Она резко встала, задев листья пальмы плечом, и пошла к полке, где хранила садовый инструмент.

– Мы с ней играем, мам. Офелия это очень любит. Она радуется и улыбается. И собаки ей интересны вовсе не как еда, – сказал Питер ей вслед. – А папа даже наш мячик использует для дрессировки. И не разговаривает с ней. Только команды, команды, команды…

Дождь припустил сильнее, размыл контуры мира за окном. Питер посидел, немного успокоился и пошел в гостиную, где папа и Ларри слушали трансляцию футбольного матча.

– Ливерпуль впереди, – напряженно вслушиваясь в захлебывающийся азартом голос диктора, сообщил мистер Палмер. – Пит, три – один. Садись.

– Я хотел с тобой поговорить, – начал было Питер, но тут в приемнике возопили трибуны, комментатор затараторил про опасный момент у «Ливерпуля» на левом фланге, Ларри привстал с места, дымя сигаретой, а папа коротко сказал:

– После.

Ничего не оставалось, кроме как уйти. Мужчины, следящие за футбольным матчем, не отвлекутся даже на ядерный удар «советов», сказала как-то мама, и Питер это запомнил. Похоже, мама была права.

Он утащил с кухни горсть конфет, сунул их в карман шорт. Поднялся в свою комнату, выложил конфеты на стол и плюхнулся на застеленную клетчатым пледом кровать. С шелестом сползла на пол гора комиксов и несколько библиотечных книг, и Питер с кряхтением принялся их подбирать. Книга про волшебные существа Европы открылась на картинке с келпи, до ужаса напоминающим обычную лошадь зеленого цвета. Питер поморщился, закрыл ее и положил на стол, заваленный рисунками.

Внезапно его осенило. Он схватил книгу и помчался вприпрыжку в нижнюю гостиную. Закрыл за собой дверь, включил подсветку вокруг иллюминатора, погасил основной свет и сел на пол у окна ждать Офелию.

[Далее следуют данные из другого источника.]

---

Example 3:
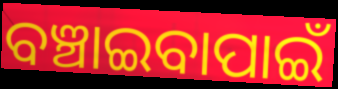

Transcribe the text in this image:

ବଞ୍ଚାଇବାପାଇଁ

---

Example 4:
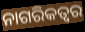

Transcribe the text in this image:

ନାଗରିକତ୍ଵର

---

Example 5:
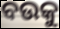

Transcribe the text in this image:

ବଉକୁ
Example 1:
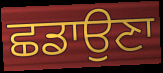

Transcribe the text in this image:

ਛਡਾਉਣਾ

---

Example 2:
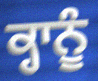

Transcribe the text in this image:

ਕ੍ਹਾਨੂੰ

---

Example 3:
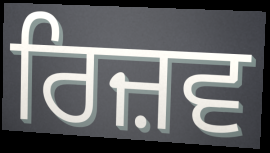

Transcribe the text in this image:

Она появилась быстро, двух минут не прошло. Привыкла, что, если свет неяркий, позволяющий русалочке рассмотреть тех, кто находится в комнате, – это пришел Питер. С Питером интересно, с ним можно играть, он не обижает.

– Привет, Офелия, – сказал он и помахал рукой.

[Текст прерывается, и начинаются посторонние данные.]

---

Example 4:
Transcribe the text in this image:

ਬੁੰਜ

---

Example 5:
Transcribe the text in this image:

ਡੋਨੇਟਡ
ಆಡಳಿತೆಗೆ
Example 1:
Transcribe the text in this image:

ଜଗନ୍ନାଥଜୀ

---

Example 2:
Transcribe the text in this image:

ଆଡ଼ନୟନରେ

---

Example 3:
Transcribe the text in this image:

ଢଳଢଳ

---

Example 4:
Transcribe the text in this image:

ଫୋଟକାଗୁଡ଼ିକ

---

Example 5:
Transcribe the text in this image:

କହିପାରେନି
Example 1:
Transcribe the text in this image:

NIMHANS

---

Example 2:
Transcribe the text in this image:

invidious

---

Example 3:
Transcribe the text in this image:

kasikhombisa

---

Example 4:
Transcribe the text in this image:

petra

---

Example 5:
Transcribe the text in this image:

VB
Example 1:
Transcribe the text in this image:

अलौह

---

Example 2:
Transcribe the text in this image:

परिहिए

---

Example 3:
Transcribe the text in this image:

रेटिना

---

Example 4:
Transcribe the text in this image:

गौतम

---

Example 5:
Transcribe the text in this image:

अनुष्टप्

Девочка-цветок приблизилась к стеклу с той стороны и помахала ему. Питер обрадовался: приятно, что она его не боится, что всегда приплывает. Мальчишка улыбнулся, надул щеки. Офелия попыталась повторить, но у нее ничего не получилось, и она крутанулась на месте, распушив белые оборки и воланы.

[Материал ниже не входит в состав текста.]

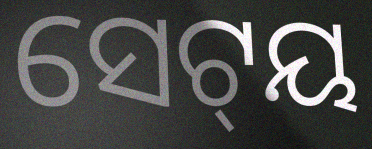
ସେଟ୍‌ୟ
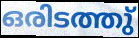
ഒരിടത്തു്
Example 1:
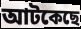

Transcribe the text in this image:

আটকেছে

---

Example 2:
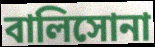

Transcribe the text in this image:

বালিসোনা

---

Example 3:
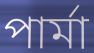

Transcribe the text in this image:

পার্মা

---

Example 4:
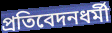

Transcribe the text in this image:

প্রতিবেদনধর্মী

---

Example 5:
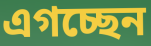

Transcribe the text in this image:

এগচ্ছেন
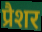
प्रैशर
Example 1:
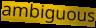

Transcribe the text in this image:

ambiguous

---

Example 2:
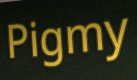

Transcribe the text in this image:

Pigmy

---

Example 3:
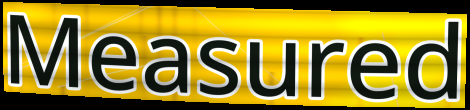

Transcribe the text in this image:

Measured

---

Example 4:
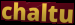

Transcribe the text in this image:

chaltu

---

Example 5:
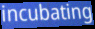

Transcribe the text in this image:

incubating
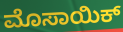
ಮೊಸಾಯಿಕ್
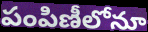
పంపిణీలోనూ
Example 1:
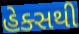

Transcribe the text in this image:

હેક્સથી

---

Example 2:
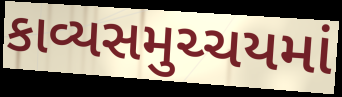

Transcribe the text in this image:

કાવ્યસમુચ્ચયમાં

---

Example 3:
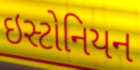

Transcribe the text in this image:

ઇસ્ટોનિયન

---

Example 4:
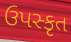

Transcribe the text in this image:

ઉપસ્કૃત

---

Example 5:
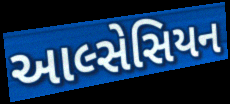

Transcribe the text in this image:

આલ્સેસિયન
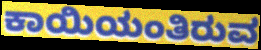
ಕಾಯಿಯಂತಿರುವ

– Я знаю, что отсюда меня не слышно, – сказал Питер. – Но ты невероятно красивая.

Он снова помахал рукой, привлекая ее внимание. Русалка заложила вираж, сделала круг и повисла перед окном вниз головой. Белоснежные волосы переплетались с длинными ленточками ее «одеяния», окутывая Офелию словно сияние. Она склонила голову вбок, как будто спрашивала: «Ты так сможешь?» Питер в ответ развел руками и покачал головой. А потом показал ей книгу. Сперва поднес ближе к стеклу обложку, потом полистал страницы. Офелия заинтересовалась, перевернулась и подплыла к стеклу почти вплотную.

– Смотри, это книга, – начал объяснять Питер. – Ее не едят.

Он сделал вид, будто грызет уголок, скривился и сплюнул. Русалка открыла рот, показав острые мелкие зубы, ухватила себя за ленточку, выплюнула ее и мотнула головой.